Reviews for Cyber-Ark software are extremely positive, although some users report that the system slows down access to files, sometimes significantly, especially during “crunch times,” when many users are trying access server files. Nevertheless, Cyber-Ark has proven itself valuable enough to many of the largest companies in the world, who use the custom-designed versions Cyber-Ark provides (each installation is done under the supervision of a company technician, as the rules and requirements for each server and network are different).
Even though privileged accounts are clearly the preferred method today for hackers to crack their way into a system — with Cyber-Ark there to prevent that from happening — Chen agrees that “no software is foolproof, and no company can claim they can prevent all attacks.” Nevertheless, Cyber-Ark’s reputation in the industry is such that nearly half of the companies on the Fortune 50 list are among Cyber-Ark’s 1,400 or so clients — including 17 of the 20 largest banks worldwide.

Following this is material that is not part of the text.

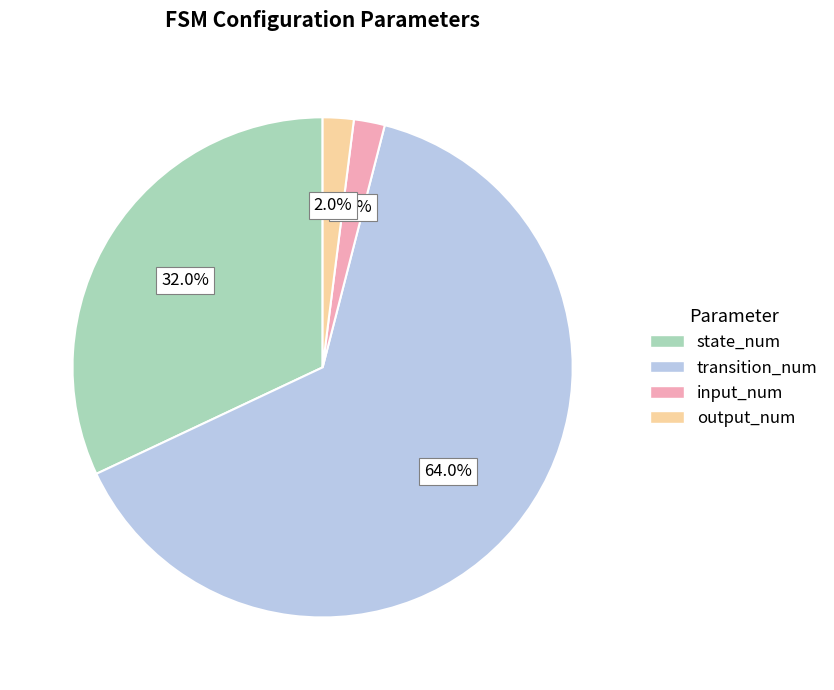

How many segments does this pie chart have?

4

Cyber-Ark was founded in 1999 (by some ex-IDF specialists in cyber-security) and has gone through several iterations. Now, it is the world leader in detecting and defending hacker attacks via privileged accounts, with customers from around the world. If Cyber-Ark’s customer list is a who’s who of the business world, so is the list of investors in the venture-capital based firm — including Seed Capital Partners, Cabaret-ArbaOne, Jerusalem Venture Partners (JVP), JP Morgan/Chase Partners, and Vertex Venture Capital. In December 2011, Cyber-Ark received a $40 million investment round led by Goldman Sachs and JVP. According to Chen, sales for Cyber-Ark are robust, and so is income.
The world needs Cyber-Ark, said Chen; the privileged accounts issue is really out of control, and Cyber-Ark provides the most effective way to prevent their exploitation, he added. “In many organizations they have no idea how many privileged accounts are on their servers,” Chen said. “Our tool scans for the existence of these accounts, identifying and isolating them — and we have found that in many organizations, there are four times more privileged accounts than there are employees.” That gives hackers plenty of opportunity to figure out ways to compromise systems, Chen added. “Once they get into a privileged account, that’s it — they are there to stay, and they will remain there until they compromise the system. The only solution is to keep them out of accounts altogether, and we’re happy to say that we do this very well.”